Selon F.Podvorica la faculté technique que je n’ai pas eu le temps de visiter ne contient rien, tout ayant été emporté par les serbes.
Cette détresse se passe de commentaire et réclame qu’on y pallie par un envoi, si modeste soit-il, de matériel pour le premier cycle. Il faut souligner que la situation a forcé nos collègues kosovars à metttre en commun les maigres ressources disponibles. Cette attitude doit être encouragée, à la fois pour éviter les doublons et en même temps parce qu’elle est indispensable pour des enseignements courts nécessairement pluridisciplinaires.
Annexe 2 - Visite du centre de réhabilitation de l’enfant et de la femme de Flora Brovina en compagnie de celle-ci.
Il s’agit d’une maison qui offre une surface habitable d’environ 200 m2 et qui s’occupe de 387 orphelins et 240 mères en détresse. Ce n’est pas un orphelinat et le bâtiment, même avec ses imperfections de détail, tranche sur tout ce qu’on voit à Pristina par le soin mis à son apparence. Les enfants retournent le soir dans la famille élargie dont ils proviennent . Dans le centre, ils sont constamment sollicités par de nombreuses activités, toujours effectuées en groupe (chant, danse, jeux, cours de langue) à l’exception du travail à l’ordinateur et des ateliers de peinture. Les mères reçoivent un soutien psychologique et apprennent la coupe des vêtements et la coiffure. Le centre est le cœur d’un réseau de groupes similaires, Racak, Djakova, Ravetz, Dachan, Kruche, Dranica, Malicev, Soarek, Podjeva, Feresaj (orthographes approximatives) . Il n’y a pas de local spécifique dans ces localités, les cours et les activités pour les mères ont lieu dans des locaux scolaires.

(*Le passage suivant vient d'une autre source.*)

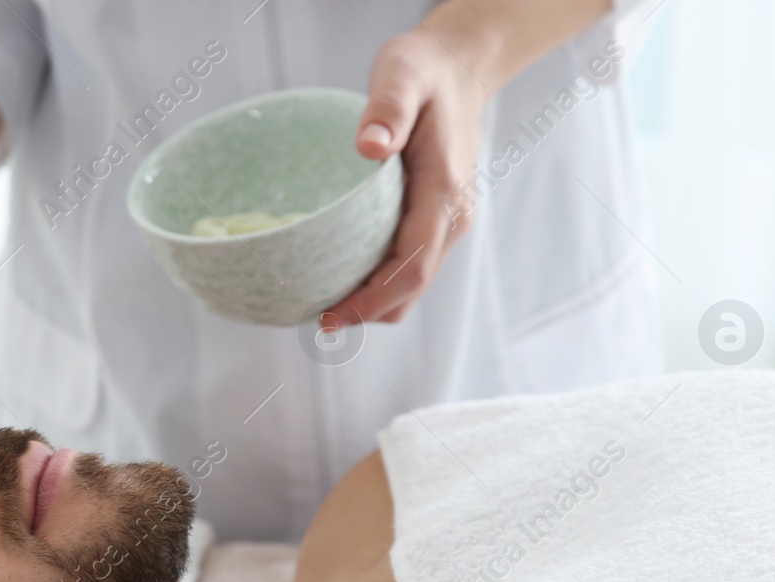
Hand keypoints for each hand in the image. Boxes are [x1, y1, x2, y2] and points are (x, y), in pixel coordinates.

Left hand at [323, 30, 488, 326]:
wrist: (457, 68)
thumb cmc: (424, 72)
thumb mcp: (403, 74)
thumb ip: (388, 108)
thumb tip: (369, 146)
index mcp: (443, 193)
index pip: (412, 268)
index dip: (373, 300)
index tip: (332, 316)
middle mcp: (450, 218)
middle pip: (411, 290)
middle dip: (367, 312)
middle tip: (317, 320)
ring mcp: (445, 223)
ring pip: (411, 285)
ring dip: (373, 304)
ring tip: (323, 305)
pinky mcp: (433, 221)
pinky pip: (408, 267)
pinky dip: (378, 284)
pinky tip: (342, 277)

Il s’agit toujours de faire respecter les droits des enfants et de femmes et de développer de la petite économie. Flora Brovina est convaincue que si ce type d’activité ne prend pas une plus grande ampleur, la destruction des structures familiales créera de sérieux problèmes dans deux ou trois ans. Son objectif est de créer un fonds pour ces enfants grâce à un comité de soutien réunissant des Albanais et des donneurs internationaux.